Wie verfällst du darauf? Darum bin ich auf Blumen verfallen, weil sie jetzt
selten sind. In beyden Fällen kann indessen auch die folgende vierte Bedeutung
Statt finden. 2. Einfallen zu Boden fallen, eigentlich nur von Gebäuden und
deren Theilen. Ein Haus ist verfallen, wenn es entweder ganz, oder zum Theil
eingefallen ist. Der Brunnen war verfallen, Sir. 50, 3. Eine verfallene Mauer.
Figürlich bedeutete es ehedem auch, in einen üblen Zustand der Nahrung, in
Abnahme gerathen, ingleichen nicht mehr beobachtet, nicht mehr geübt werden.
Das Christenthum verfällt. Wofür man jetzt lieber sagt, in Verfall kommen und
gerathen. 3. * Von einem eingefallenen Dinge verschüttet werden; eine im
Hochdeutschen fremde Bedeutung.
Sind durch den Dampf erstickt, verfallen durch die Wände,
Opitz.
4. In folgenden Fällen hat ver zunächst die Bedeutung des
Fort, der Entfernung, doch mit verschiedenen Schattirungen. (1) In der
Schifffahrt verfällt ein Schiff, wenn es von seinem Laufe abfällt. Schiffe,
welche nach dem Vorgebirge der guten Hoffnung segeln wollen, verfallen oft auf
die Brastlische Küste. (2) Die Zeit ist verfallen, die bestimmte Zeit ist um,
verstrichen; in welcher Bedeutung es noch hin und wieder gangbar ist. Am
häufigsten gebraucht man es in diesem Verstande von Zahlungen,
Schuldverschreibung u. s. f. wenn die Zeit, da eine Zahlung geschehen sollte,
um ist. Ein Wechsel ist verfallen, wenn die Zahlungszeit da ist. (3) Einem
andern Eigenthümer anheim fallen, doch nur, so fern solches so wohl durch
Versäumniß der bestimmten Zeit, als auch durch Unterlassung der schuldigen
Pflicht, geschiehet.

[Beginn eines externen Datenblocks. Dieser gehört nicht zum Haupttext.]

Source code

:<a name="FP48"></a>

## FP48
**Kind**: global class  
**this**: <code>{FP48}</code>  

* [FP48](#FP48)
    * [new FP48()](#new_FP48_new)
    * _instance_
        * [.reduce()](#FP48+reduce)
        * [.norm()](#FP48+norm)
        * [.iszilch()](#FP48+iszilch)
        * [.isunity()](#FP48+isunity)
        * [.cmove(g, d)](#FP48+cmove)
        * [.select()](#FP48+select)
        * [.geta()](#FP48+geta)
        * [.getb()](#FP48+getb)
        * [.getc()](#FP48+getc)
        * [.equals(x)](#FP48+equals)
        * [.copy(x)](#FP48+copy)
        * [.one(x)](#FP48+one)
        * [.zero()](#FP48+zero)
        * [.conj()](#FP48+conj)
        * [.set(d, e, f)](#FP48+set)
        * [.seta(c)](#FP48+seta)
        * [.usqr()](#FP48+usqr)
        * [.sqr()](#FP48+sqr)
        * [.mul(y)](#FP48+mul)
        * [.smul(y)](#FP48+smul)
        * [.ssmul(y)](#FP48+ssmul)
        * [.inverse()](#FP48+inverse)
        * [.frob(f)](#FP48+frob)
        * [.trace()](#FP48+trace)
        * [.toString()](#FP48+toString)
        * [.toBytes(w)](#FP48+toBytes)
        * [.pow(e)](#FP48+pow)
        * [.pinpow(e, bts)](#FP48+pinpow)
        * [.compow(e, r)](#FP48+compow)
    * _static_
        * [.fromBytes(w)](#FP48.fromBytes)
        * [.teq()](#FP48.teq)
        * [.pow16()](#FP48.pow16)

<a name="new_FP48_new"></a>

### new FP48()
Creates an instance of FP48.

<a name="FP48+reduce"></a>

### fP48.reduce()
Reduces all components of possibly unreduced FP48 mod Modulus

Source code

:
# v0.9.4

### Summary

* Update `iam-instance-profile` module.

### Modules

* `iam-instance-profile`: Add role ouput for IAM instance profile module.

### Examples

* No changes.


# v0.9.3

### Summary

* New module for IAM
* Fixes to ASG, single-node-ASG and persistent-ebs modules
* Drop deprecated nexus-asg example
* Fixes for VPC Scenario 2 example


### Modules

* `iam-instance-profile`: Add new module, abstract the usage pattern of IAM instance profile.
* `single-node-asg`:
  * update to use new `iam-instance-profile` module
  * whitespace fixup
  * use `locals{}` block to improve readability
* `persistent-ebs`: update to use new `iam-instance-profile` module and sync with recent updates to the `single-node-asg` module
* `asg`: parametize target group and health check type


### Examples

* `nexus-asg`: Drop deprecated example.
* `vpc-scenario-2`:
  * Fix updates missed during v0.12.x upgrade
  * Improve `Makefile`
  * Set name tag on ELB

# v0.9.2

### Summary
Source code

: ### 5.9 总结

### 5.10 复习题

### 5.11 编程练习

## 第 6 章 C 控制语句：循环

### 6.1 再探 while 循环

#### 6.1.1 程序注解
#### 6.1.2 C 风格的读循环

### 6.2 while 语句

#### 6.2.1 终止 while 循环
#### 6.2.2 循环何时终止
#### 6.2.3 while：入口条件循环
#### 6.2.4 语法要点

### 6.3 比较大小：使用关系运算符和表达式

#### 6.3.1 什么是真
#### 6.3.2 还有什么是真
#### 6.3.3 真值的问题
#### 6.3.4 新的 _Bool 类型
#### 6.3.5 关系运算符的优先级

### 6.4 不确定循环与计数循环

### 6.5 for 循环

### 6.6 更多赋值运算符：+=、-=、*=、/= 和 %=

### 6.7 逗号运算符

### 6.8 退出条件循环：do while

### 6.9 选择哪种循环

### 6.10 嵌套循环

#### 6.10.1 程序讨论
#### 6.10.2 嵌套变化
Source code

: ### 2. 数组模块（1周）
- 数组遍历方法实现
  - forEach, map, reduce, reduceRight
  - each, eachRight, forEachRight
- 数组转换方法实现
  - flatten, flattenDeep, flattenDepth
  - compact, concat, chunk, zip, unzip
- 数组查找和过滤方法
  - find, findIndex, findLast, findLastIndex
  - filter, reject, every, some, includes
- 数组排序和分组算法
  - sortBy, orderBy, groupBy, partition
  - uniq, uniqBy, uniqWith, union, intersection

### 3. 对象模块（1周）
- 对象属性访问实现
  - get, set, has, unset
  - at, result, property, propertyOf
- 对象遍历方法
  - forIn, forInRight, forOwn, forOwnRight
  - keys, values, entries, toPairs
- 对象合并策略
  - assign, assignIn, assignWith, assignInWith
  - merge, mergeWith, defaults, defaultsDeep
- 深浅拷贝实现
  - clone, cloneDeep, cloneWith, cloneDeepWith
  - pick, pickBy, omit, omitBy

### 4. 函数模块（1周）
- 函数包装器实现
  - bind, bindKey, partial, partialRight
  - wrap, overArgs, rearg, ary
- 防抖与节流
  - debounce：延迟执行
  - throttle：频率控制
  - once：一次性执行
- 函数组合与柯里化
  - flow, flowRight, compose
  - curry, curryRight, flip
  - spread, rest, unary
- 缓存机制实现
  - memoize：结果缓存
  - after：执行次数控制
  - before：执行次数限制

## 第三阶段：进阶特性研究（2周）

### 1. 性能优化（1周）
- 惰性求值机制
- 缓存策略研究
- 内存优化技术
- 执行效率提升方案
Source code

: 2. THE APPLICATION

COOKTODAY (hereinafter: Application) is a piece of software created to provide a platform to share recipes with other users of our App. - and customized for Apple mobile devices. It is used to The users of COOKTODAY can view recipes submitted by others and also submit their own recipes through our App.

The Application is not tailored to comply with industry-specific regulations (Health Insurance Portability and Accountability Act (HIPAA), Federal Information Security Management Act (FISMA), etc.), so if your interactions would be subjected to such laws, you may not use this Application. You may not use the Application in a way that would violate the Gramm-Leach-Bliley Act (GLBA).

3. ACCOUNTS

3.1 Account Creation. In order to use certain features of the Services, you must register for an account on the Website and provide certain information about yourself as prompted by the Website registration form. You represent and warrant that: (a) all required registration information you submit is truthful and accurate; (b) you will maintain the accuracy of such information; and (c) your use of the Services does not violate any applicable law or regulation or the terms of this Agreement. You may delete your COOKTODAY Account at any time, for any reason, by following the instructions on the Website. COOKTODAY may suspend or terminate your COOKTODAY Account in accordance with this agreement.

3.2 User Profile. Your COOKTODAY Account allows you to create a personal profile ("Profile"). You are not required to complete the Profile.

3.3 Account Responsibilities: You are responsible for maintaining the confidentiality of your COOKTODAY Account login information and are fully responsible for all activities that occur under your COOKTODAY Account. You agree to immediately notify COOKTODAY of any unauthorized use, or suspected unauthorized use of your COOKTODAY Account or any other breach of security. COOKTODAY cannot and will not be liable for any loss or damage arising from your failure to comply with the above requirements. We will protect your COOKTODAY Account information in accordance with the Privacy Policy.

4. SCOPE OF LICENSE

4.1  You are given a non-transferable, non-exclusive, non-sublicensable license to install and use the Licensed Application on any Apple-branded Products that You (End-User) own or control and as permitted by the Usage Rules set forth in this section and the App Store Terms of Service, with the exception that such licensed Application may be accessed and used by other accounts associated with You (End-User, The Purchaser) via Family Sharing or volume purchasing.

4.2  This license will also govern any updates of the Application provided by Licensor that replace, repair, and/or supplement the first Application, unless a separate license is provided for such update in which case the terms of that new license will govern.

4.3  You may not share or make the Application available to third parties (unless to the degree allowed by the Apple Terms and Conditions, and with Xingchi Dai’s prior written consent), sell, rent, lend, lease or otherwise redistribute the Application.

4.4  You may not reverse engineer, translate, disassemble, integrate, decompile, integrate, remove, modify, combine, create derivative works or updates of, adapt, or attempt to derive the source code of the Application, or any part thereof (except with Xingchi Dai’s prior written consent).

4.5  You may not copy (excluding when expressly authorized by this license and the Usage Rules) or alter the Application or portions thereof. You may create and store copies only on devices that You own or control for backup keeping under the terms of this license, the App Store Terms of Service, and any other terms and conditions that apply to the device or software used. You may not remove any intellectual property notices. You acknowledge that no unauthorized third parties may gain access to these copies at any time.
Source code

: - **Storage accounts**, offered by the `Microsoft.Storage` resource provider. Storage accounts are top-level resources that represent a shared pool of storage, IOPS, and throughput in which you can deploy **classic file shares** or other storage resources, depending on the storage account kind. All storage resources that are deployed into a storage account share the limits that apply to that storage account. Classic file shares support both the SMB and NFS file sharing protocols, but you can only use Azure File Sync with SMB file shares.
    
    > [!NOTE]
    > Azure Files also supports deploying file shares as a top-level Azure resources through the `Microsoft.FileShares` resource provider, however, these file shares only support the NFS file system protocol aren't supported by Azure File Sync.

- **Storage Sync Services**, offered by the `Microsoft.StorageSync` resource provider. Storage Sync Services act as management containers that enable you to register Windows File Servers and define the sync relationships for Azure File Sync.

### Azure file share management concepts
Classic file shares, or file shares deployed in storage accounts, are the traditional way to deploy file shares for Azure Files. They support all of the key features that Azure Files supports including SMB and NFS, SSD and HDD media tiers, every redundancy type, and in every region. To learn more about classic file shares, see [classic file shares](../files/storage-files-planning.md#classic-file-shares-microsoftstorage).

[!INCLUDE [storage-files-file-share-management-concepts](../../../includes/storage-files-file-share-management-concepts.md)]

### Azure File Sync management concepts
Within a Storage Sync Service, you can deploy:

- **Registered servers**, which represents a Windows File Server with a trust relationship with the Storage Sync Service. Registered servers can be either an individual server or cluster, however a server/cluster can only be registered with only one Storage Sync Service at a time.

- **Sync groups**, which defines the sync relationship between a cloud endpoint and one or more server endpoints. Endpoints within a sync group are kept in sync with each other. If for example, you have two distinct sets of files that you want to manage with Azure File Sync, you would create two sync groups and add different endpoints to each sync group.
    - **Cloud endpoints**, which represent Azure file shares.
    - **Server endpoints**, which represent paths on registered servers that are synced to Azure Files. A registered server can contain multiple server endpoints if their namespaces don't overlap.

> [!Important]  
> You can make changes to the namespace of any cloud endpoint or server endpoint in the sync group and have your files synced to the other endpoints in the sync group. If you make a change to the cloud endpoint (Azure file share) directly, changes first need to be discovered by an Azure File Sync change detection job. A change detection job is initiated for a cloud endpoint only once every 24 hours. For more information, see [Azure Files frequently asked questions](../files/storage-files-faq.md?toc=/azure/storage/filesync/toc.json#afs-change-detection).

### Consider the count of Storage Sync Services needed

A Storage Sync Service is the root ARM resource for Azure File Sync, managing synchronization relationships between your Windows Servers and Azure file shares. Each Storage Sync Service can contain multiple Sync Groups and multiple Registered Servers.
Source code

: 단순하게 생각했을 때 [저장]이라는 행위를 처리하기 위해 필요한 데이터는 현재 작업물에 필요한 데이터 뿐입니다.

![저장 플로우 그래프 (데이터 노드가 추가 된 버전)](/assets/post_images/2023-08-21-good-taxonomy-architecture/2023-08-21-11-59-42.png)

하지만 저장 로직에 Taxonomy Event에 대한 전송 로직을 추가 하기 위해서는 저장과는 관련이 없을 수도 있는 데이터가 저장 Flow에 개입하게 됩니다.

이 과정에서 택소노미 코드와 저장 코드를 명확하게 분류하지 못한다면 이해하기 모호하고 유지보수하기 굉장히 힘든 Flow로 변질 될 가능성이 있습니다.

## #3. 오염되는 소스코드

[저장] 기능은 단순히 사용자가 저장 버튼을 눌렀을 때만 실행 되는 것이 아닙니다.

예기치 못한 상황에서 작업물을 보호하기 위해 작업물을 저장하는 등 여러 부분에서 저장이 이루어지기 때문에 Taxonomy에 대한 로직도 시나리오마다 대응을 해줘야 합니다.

Im erstern Falle verfällt ein Pfand, wenn es durch
Versäumniß der bestimmten Einlösungszeit dem Inhaber anheim fällt. Verfallene
Pfänder. Im Oberdeutschen gebraucht man dafür auch das Zeitwort verstehen;
verstandene Pfänder. Im zweyten Falle verfällt ein Lehen, wenn es durch
versäumte Lehensempfängniß, ingleichen durch unterlassene Lehenspflichten, dem
Lehensherren anheim fällt. Eine Waare ist verfallen, wenn der gehörige Zoll
davon nicht entrichtet wird. Sein Haus soll dem Gericht verfallen seyn, um der
That willen, Esr. 6, 11. In ähnlichen Verstande wird auch verwirken gebraucht,
nur daß dieses mehr Thätigkeit, verfallen aber mehr eine Unterlassung
bezeichnet. Ungewöhnlich ist es im Hochdeutschen, wenn verfallen seyn in dieser
Bedeutung mit der ersten Endung der Person und der vierten der Sache als ein
Activum gebraucht wird. Das ist das Schuldopfer, das er dem Herren verfallen
ist, 3 Mos. 5, 19.
Sie sollten Habe, Geld und Land verfallen seyn, Opitz.
In welchem letztern Beyspiele es in noch weiterm Verstande
für verlustig seyn, oder verlustig gehen, stehet. (4) An gutem Wohlstande, an
blühender Gesundheit abnehmen. Er verfällt ganz, sagt man von jemanden, welcher
mager und kraftlos wird. Daß euch die Angesichte verfallen, und der Leib
verschmachte, 3 Mos. 26, 16. Meine Gestalt ist ganz verfallen, Ps. 6, 8. Sein
verfallnes Gesicht war in Schwermuth und Verdruß eingehüllet. Abfallen wird im
gemeinen Leben in ähnlichem Verstande gebraucht. (5) * Sterben, umkommen; eine
im Hochdeutschen veraltete Bedeutung. Eure Leiber sollen in der Wüste
verfallen, 4 Mos. 14, 29, 32. Wenn aber beyde in Gott den Herren verfallen
sind, in einer alten Urkunde. In andern Urkunden kommen auch die R. A. vor,
Todes wegen verfallen, Todes halben verfallen, Todes verfallen, wo dieses
Zeitwort so wie Todes verfahren gebraucht wird. Nach einer noch weitern, aber
eben so veralteten Figur heißt es in der Deutschen Bibel: es ist keines von
allen seinen Worten verfallen, 1 Kön. 8, 56, umgekommen, auf die Erde gefallen.